Biliyorsunuz, 12 eylül 1980 yılında Türkiye de askeri bir darbe oldu. Bu darbenin mimarı generaller, 1980-1988 yılları boyunca Türkiye’nin yönetimini ellerinde tuttu. Bu yıllarda Türkiye genelinde ki tüm cezaevlerinde yoğun işkence ve cinayetler yaşandı. Ancak içlerinde üç cezaevi ön plana çıktı. Bunlar, İstanbul’da bulunan Metris, Ankara’da Mamak ve Diyarbakır da ise “Diyarbakır 5 Nolu Cezaevi”ydi!..

Bu cezaevleri içerisinde ise, uygulamalarından en çok skandallar yaratan “Diyarbakır 5 Nolu Cezaevi” oldu! Bu cezaevinde, dünyada eşi-benzeri görülmemiş işkence yöntemleri uygulandı. Onlarca insan işkencelerle öldürüldü ve açlık grevlerinde ve çeşitli direnişlerde yaşamlarını yitirdi. Diyarbakır 5 No'lu cezaevi, 29 Nisan 2008 tarihinde The Times dergisi tarafından dünya genelinde yapılan araştırma sonucu, “dünyanın en kötü 10 ceza evi” arasında yer aldı.

=-=-=

*Soru 1*:
Listede "cookies" kelimesinin geçtiği bütün satırları bulup kopyalayın. Büyük ve küçük harf ayrımını dikkate alın.
Okuma parçası ile liste birbirinden bağımsızdır.

=-=-=

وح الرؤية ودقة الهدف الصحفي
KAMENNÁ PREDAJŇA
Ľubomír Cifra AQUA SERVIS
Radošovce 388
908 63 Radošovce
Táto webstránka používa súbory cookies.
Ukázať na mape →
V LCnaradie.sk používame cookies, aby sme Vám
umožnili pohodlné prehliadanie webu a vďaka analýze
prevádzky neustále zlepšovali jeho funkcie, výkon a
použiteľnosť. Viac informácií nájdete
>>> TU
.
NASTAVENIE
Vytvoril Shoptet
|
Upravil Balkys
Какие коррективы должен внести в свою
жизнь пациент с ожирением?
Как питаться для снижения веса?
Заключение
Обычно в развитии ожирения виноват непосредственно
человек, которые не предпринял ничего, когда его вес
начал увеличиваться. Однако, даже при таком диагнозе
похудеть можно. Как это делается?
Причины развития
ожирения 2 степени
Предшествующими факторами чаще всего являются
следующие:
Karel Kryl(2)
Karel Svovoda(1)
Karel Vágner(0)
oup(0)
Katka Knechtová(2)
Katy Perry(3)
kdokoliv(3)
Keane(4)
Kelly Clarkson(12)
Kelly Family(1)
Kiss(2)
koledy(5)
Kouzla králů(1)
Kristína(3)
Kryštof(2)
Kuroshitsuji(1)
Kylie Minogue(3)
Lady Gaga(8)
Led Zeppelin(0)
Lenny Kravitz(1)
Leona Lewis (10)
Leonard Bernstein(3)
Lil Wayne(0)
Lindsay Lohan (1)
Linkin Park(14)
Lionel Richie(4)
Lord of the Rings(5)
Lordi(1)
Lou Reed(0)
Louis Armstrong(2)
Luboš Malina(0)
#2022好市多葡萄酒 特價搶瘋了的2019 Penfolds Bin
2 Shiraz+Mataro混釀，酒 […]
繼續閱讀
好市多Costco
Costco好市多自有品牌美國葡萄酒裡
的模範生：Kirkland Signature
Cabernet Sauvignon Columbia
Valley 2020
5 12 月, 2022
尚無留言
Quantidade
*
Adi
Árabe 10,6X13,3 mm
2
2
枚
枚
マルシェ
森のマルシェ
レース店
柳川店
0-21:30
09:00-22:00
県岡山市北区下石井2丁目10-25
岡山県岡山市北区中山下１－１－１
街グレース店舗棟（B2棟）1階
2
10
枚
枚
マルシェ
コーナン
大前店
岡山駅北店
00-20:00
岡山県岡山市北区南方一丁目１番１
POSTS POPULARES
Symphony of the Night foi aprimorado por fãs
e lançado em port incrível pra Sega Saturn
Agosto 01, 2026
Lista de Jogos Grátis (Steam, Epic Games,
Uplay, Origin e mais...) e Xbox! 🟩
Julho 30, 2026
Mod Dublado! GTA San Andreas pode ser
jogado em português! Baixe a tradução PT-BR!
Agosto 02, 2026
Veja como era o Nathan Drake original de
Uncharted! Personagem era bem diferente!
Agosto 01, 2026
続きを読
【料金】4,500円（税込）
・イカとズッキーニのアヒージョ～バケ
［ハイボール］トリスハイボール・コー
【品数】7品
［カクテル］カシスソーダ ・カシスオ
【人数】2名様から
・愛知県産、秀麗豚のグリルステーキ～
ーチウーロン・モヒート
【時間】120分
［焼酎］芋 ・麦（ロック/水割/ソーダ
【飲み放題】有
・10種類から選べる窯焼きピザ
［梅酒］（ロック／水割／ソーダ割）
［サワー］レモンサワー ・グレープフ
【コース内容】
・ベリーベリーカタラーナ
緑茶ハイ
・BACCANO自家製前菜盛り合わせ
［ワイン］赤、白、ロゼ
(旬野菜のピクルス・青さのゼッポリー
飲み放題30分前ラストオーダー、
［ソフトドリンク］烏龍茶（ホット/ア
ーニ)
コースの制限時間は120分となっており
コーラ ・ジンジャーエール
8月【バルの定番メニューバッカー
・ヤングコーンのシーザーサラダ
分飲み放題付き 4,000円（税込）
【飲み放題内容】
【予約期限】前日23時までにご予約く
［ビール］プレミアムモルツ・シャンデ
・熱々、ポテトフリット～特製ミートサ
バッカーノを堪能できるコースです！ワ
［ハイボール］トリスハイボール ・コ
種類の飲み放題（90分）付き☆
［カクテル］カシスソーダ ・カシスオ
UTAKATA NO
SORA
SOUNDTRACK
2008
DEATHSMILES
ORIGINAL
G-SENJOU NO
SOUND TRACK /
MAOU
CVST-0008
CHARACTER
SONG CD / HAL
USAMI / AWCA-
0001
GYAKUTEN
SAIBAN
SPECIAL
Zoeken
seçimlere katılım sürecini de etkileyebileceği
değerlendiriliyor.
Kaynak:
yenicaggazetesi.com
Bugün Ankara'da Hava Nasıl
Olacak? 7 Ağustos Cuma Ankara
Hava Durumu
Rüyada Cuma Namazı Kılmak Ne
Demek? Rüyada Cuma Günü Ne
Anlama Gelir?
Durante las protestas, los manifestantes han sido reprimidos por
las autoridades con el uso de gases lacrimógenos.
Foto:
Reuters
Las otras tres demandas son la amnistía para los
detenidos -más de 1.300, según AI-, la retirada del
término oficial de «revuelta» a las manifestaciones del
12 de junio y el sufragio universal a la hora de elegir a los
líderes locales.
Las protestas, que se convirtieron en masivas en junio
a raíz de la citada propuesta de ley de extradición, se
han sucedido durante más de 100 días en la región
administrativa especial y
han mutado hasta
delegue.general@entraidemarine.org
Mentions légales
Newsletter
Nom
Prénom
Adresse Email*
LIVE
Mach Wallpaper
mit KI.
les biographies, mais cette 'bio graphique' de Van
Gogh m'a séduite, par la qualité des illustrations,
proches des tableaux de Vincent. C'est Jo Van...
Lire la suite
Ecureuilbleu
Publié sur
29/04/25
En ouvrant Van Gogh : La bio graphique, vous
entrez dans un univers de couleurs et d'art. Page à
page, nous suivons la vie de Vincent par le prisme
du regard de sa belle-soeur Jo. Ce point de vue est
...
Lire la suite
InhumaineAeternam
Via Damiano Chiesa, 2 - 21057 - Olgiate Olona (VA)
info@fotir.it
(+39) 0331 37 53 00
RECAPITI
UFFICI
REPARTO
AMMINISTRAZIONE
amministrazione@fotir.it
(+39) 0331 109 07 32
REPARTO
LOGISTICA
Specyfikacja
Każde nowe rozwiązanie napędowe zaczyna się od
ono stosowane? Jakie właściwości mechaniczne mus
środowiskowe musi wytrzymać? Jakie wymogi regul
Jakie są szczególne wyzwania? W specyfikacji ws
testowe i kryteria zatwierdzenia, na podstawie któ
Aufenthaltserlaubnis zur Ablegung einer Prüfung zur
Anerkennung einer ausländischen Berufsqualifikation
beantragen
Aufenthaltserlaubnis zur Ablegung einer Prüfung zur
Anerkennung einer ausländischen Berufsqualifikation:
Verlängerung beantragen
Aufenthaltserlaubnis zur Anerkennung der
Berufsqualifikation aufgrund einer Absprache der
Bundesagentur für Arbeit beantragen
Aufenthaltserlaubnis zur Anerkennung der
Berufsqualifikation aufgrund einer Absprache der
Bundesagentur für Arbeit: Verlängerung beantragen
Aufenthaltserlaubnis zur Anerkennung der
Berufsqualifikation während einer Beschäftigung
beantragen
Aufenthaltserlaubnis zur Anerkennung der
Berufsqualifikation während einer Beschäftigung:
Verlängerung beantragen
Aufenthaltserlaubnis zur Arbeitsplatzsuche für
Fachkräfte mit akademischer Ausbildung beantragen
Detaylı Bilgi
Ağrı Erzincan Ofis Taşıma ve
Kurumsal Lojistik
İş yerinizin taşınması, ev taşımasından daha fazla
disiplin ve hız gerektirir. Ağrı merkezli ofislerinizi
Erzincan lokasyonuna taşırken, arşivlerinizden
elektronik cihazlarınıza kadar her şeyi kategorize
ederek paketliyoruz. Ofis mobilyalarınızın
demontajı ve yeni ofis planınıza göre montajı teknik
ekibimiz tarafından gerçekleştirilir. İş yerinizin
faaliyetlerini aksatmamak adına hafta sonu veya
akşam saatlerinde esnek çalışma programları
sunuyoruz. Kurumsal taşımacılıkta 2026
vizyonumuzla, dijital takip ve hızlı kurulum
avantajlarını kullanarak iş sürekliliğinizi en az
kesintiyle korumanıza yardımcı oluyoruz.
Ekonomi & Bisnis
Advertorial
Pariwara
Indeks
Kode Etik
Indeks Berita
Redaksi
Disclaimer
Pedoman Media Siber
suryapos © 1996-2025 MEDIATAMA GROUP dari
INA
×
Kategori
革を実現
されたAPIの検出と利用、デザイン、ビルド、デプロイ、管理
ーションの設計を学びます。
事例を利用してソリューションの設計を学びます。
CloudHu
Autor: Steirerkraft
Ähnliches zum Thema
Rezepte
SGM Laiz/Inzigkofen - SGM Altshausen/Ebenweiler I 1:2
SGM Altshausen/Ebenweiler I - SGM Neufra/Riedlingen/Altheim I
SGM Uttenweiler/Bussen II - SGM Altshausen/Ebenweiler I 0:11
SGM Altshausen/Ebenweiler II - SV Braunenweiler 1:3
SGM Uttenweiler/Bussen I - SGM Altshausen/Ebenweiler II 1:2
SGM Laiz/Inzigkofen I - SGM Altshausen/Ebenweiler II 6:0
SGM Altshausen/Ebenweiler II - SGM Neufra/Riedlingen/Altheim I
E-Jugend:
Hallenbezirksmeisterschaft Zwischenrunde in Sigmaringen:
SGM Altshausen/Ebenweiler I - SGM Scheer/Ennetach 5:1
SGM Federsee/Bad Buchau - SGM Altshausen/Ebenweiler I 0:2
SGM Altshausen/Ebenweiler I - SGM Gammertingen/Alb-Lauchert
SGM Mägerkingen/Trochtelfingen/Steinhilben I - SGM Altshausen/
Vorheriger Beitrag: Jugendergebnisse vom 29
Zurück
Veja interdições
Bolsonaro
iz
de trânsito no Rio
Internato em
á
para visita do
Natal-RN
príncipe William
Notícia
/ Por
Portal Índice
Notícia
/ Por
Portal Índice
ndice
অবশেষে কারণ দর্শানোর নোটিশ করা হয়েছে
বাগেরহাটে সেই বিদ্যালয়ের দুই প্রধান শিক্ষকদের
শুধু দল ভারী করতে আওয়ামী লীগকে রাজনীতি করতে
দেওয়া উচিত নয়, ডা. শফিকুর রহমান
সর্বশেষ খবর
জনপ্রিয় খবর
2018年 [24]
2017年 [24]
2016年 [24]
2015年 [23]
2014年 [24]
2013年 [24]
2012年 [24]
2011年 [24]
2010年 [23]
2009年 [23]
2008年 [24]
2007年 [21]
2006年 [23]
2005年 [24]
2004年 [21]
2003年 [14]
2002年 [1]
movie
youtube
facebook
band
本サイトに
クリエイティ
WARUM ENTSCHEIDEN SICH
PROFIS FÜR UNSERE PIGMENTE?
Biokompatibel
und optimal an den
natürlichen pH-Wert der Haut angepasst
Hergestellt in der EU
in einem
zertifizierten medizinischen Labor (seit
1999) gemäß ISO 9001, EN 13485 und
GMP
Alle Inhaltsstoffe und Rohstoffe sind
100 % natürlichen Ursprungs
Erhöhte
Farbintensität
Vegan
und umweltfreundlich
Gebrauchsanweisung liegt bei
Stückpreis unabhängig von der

=-=-=

*Soru 2*:
Okuma parçasında adı geçen cezaevlerini yazın.

*Alıştırma Cevabı 1*:
Táto webstránka používa súbory cookies.
V LCnaradie.sk používame cookies, aby sme Vám

*Alıştırma Cevabı 2*:
Metris, Mamak, Diyarbakır 5 Nolu Cezaevi